L’Aleph, racconto che dà il titolo all’omonima raccolta, presenta un cominciamento ironico che non lascia presagire risvolti metafisici di alcun tipo: Borges-personaggio, poco dopo la morte della sua amata Beatriz Viterbo, si ritrova coinvolto a malincuore in un infecondo rapporto intellettuale col cugino di lei, Carlos Argentino Daneri, poeta dozzinale intento nella stesura di un poema che raffiguri il globo nella sua totalità, La Terra.
Carlos, costretto a lasciare casa per far posto ad una pasticceria, teme di perdere con essa l’Aleph, punto nella sua cantina dal quale è possibile scorgere «tutti i luoghi della terra, visti da tutti gli angoli». Quelli che appaiono a Borges come meri deliri di un folle si rivelano piuttosto incipit di un’esperienza totalizzante.
Si è già detto che la comunicazione dell’impossibile è vero e proprio leitmotiv di ogni canone letterario; ed il nome del nostrano Dante è quello che in tale ambito risuona con maggiore eco. Borges, affascinato per la vita dallo spazio della Commedia, tenta probabilmente con L’Aleph di offrire al lettore una seppur minima cognizione dell’impossibilità della rappresentazione del Tutto, alla quale eppure il sommo poeta si avvicinò; l’omonimia tra l’amata di Borges-personaggio e la Beatrice dantesca parrebbe confermare l’intento.
Arrivo, ora, all’ineffabile centro del mio racconto; comincia, qui, la mia disperazione di scrittore. Ogni linguaggio è un alfabeto di simboli il cui uso presuppone un passato che gl’interlocutori condividono; come trasmettere agli altri l’infinito Aleph, che la mia timorosa memoria a stento abbraccia? [3]
È il dubbio che Dante regolarmente si pone nella Commedia («Trasumanar significar per verba / non si porìa» [4]); è la limitazione maggiore che lo scrittore teme e riverisce, di fronte alla quale l’unico mezzo di comunicazione lontanamente efficace rimane l’approccio sensoriale, che mediante la tecnica mimetica ripropone gli impulsi basici dell’esperienza umana.

* _CONSEGNA SCRITTA A_:
Disponi in una tabella Markdown con le colonne "N." e "Riga" tutte le righe dei record, da quella che contiene "List objects with" giù fino a quella che contiene "road: (255, 441)", estremi inclusi e senza righe vuote.

[Voci salvate]
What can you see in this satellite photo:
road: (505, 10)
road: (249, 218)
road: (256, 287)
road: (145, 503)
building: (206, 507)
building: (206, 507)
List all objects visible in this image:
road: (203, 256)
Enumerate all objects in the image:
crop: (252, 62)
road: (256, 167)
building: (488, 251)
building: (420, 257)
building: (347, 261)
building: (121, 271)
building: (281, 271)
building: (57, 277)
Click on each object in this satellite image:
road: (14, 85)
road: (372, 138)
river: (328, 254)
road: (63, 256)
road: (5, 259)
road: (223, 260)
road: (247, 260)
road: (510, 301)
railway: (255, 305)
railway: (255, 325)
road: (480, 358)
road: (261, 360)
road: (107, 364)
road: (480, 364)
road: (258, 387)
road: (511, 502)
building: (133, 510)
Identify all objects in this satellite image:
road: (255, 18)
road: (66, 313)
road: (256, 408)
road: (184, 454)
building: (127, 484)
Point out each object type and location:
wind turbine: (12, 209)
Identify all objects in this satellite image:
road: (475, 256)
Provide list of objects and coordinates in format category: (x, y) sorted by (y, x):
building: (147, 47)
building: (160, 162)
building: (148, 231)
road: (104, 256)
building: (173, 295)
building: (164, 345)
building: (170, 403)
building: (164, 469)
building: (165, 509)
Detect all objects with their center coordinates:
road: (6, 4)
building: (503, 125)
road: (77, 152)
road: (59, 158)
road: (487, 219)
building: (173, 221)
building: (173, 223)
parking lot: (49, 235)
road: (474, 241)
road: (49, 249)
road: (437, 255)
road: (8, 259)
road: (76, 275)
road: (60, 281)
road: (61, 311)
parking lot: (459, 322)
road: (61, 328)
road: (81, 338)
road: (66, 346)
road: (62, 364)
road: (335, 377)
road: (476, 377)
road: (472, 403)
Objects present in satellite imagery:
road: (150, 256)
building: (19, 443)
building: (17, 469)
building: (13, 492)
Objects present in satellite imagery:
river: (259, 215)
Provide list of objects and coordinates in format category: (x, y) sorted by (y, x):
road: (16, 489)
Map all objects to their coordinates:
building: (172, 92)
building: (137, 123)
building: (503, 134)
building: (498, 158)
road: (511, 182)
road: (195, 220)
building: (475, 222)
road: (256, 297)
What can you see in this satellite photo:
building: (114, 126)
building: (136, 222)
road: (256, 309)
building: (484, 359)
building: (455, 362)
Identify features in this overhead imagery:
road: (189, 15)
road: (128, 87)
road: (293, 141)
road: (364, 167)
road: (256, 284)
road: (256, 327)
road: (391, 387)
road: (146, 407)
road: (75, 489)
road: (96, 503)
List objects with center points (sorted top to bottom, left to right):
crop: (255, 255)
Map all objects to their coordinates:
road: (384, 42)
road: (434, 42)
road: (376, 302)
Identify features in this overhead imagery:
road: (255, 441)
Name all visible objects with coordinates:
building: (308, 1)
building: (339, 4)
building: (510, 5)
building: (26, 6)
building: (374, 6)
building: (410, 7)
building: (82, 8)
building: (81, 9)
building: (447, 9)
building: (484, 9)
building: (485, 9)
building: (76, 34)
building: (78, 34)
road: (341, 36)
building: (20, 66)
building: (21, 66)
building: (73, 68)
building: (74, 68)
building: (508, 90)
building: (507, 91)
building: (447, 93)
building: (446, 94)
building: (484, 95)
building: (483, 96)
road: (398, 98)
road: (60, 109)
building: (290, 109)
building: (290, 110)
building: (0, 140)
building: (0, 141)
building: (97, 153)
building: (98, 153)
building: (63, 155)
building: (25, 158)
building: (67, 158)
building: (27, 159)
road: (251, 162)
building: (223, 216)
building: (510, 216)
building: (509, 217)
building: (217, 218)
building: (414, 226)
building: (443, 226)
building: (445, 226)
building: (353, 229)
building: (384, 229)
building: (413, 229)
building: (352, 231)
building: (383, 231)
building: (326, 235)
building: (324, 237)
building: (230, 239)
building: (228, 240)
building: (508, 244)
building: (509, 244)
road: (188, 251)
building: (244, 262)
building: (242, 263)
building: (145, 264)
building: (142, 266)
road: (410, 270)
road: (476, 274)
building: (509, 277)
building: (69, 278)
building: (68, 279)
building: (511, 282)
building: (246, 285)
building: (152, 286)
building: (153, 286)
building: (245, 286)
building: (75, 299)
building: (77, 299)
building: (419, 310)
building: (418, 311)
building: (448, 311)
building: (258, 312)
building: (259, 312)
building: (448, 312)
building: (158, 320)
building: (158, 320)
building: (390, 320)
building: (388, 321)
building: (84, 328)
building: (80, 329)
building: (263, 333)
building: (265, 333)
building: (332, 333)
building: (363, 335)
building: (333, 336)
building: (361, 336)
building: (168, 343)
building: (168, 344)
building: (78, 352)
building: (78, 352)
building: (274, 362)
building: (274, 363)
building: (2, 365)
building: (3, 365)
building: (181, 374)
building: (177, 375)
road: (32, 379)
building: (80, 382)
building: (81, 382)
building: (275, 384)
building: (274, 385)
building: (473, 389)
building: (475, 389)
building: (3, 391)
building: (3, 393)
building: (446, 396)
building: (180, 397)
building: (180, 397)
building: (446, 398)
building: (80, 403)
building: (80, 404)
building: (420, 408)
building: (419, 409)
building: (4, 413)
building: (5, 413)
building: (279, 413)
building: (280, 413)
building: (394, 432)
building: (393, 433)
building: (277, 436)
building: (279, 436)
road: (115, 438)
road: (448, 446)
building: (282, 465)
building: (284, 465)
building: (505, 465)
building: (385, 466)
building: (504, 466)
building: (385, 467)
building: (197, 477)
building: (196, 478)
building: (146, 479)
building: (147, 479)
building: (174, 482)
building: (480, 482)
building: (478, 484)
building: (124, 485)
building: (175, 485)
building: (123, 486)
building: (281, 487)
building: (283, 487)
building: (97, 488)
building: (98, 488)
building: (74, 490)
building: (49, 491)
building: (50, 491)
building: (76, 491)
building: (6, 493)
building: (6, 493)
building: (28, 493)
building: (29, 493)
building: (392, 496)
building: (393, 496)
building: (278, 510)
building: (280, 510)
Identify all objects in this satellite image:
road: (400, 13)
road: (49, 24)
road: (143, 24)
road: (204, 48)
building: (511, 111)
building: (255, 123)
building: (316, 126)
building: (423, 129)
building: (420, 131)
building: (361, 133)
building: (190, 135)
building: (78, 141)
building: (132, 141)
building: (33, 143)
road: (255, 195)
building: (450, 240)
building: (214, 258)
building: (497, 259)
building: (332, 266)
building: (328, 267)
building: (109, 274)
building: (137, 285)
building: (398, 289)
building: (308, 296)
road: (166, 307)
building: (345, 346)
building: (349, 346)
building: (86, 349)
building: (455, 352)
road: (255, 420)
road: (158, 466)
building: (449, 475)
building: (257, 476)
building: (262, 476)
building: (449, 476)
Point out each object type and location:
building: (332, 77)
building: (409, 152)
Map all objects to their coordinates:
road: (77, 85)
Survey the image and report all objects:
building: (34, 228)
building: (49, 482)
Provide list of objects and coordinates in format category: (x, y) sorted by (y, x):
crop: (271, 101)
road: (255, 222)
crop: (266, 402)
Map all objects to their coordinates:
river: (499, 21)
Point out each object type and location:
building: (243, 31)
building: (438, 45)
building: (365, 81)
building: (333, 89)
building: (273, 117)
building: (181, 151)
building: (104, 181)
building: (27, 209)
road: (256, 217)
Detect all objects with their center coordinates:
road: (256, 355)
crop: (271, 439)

* _CONSEGNA SCRITTA B_:
Secondo il brano selezionato, per far posto a che cosa Carlos è costretto a lasciare casa?

* _SOLUZIONE ESERCIZIO A_:
| N. | Riga |
|---|---|
| 1 | List objects with center points (sorted top to bottom, left to right): |
| 2 | crop: (255, 255) |
| 3 | Map all objects to their coordinates: |
| 4 | road: (384, 42) |
| 5 | road: (434, 42) |
| 6 | road: (376, 302) |
| 7 | Identify features in this overhead imagery: |
| 8 | road: (255, 441) |

* _SOLUZIONE ESERCIZIO B_:
Per far posto a una pasticceria.